Expert radiologists visually scan Chest X-Ray (CXR) images, sequentially fixating on anatomical structures to perform disease diagnosis. An automatic multi-label classifier of diseases in CXR images can benefit by incorporating aspects of the radiologists' approach. Recorded visual scanpaths of radiologists on CXR images can be used for the said purpose. But, such scanpaths are not available for most CXR images, which creates a gap even for modern deep learning based classifiers. This paper proposes to mitigate this gap by generating effective artificial visual scanpaths using a visual scanpath prediction model for CXR images. Further, a multi-class multi-label classifier framework is proposed that uses a generated scanpath and visual image features to classify diseases in CXR images. While the scanpath predictor is based on a recurrent neural network, the multi-label classifier involves a novel iterative sequential model with an attention module.

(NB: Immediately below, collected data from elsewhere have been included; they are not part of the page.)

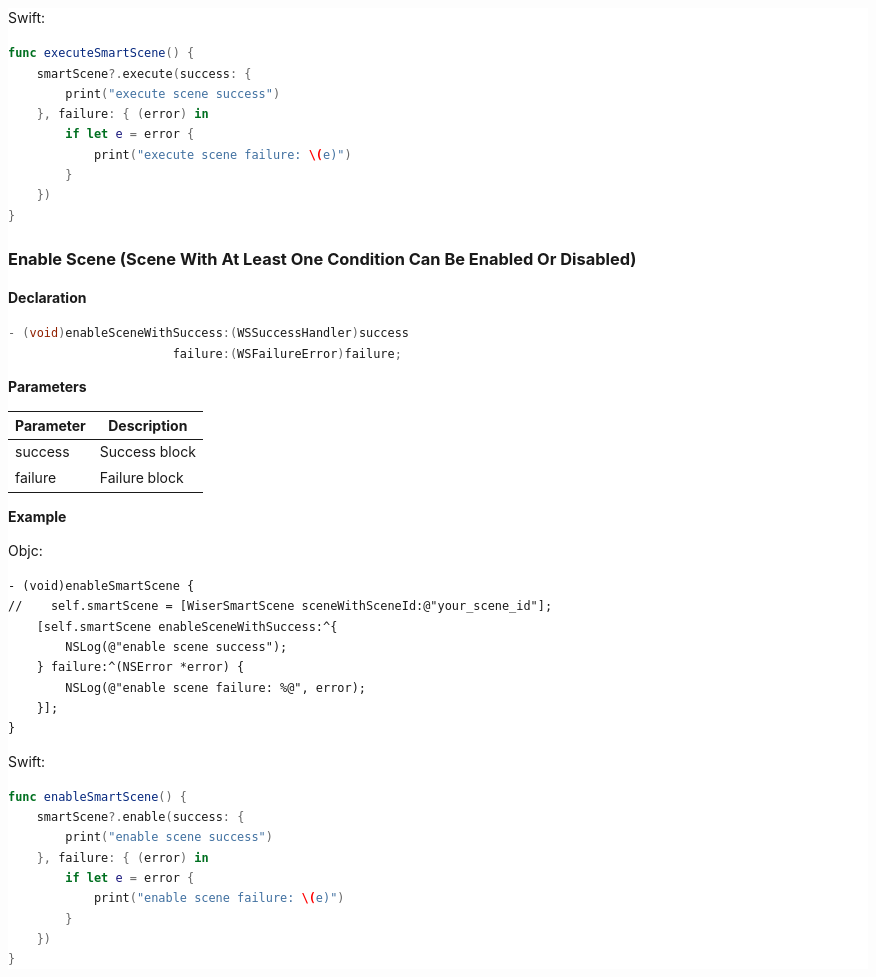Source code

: Swift:

```swift
func executeSmartScene() {
    smartScene?.execute(success: {
        print("execute scene success")
    }, failure: { (error) in
        if let e = error {
            print("execute scene failure: \(e)")
        }
    })
}
```

### Enable Scene (Scene With At Least One Condition Can Be Enabled Or Disabled)

**Declaration**

```objective-c
- (void)enableSceneWithSuccess:(WSSuccessHandler)success
                       failure:(WSFailureError)failure;
```
**Parameters**

| Parameter |Description|
| ------ | ----- |
| success   | Success block |
| failure   | Failure block |

**Example**

Objc:

```objc
- (void)enableSmartScene {
//    self.smartScene = [WiserSmartScene sceneWithSceneId:@"your_scene_id"];
	[self.smartScene enableSceneWithSuccess:^{
   		NSLog(@"enable scene success");
    } failure:^(NSError *error) {
        NSLog(@"enable scene failure: %@", error);
    }];
}
```

Swift:

```swift
func enableSmartScene() {
    smartScene?.enable(success: {
        print("enable scene success")
    }, failure: { (error) in
        if let e = error {
            print("enable scene failure: \(e)")
        }
    })
}
```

We show that our scanpath predictor generates human-like visual scanpaths. We also demonstrate that the use of artificial visual scanpaths improves multi-class multi-label disease classification results on CXR images. The above observations are made from experiments involving around 0.2 million CXR images from 2 widely-used datasets considering the multi-label classification of 14 pathological findings. Code link: https://github.com/ashishverma03/SDC

Paper Structure

This paper contains 15 sections, 7 equations, 3 figures, 5 tables.

Table of Contents

  1. Introduction
  2. Related Work
  3. Automatic Disease Classification in Chest X-ray
  4. Scanpath and Visual Attention
  5. The Proposed Deep Models
  6. Scanpath Prediction Model
  7. Visual scanpath-based dynamic network for multi-class multi-label disease classification
  8. Results and Discussion
  9. Datasets
  10. Experimental Settings
  11. Performance of Scanpath Prediction
  12. Performance of Scanpath based Classification
  13. Ablation Study
  14. Conclusion
  15. Aknowledgement

Figures (3)

  • Figure 1: The proposed visual scanpath predictor network is trained on the recorded visual scanpaths from radiologists on CXR images. The spatial partitioning of images and forming the dictionary $\mathcal{D}$ convert the task of pixel-level prediction of fixation location to iterative patch classification. The iterative predictions of patches as fixation locations generate a visual scanpath on a given CXR image.
  • Figure 2: Visual scanpath-based dynamic network for multi-class multi-label disease classification. The network comprises of a CNN as a feature extractor and an iterative sequential model (ISM). In one branch of the network semantic feature map is passed through the global average pooling layer to produce visual features. The other branch employs ISM with an attention module on the sequence of visual features corresponding to a visual scanpath to give a viewing-pattern feature. The visual feature and viewing pattern feature are concatenated and fed to the classifier.
  • Figure 3: Performance of proposed visual scanpath prediction model compared to two radiologists (Radiologist-1 and Radiologist-2), GenLSTM, Random and CLE on two images (Image-1 and Image-2). The first and third rows plot the scanpaths with corresponding ScanMatch values on Image-1 and Image-2. The second and fourth rows plot the heatmaps corresponding to the scanpaths plotted in the first and third rows, respectively.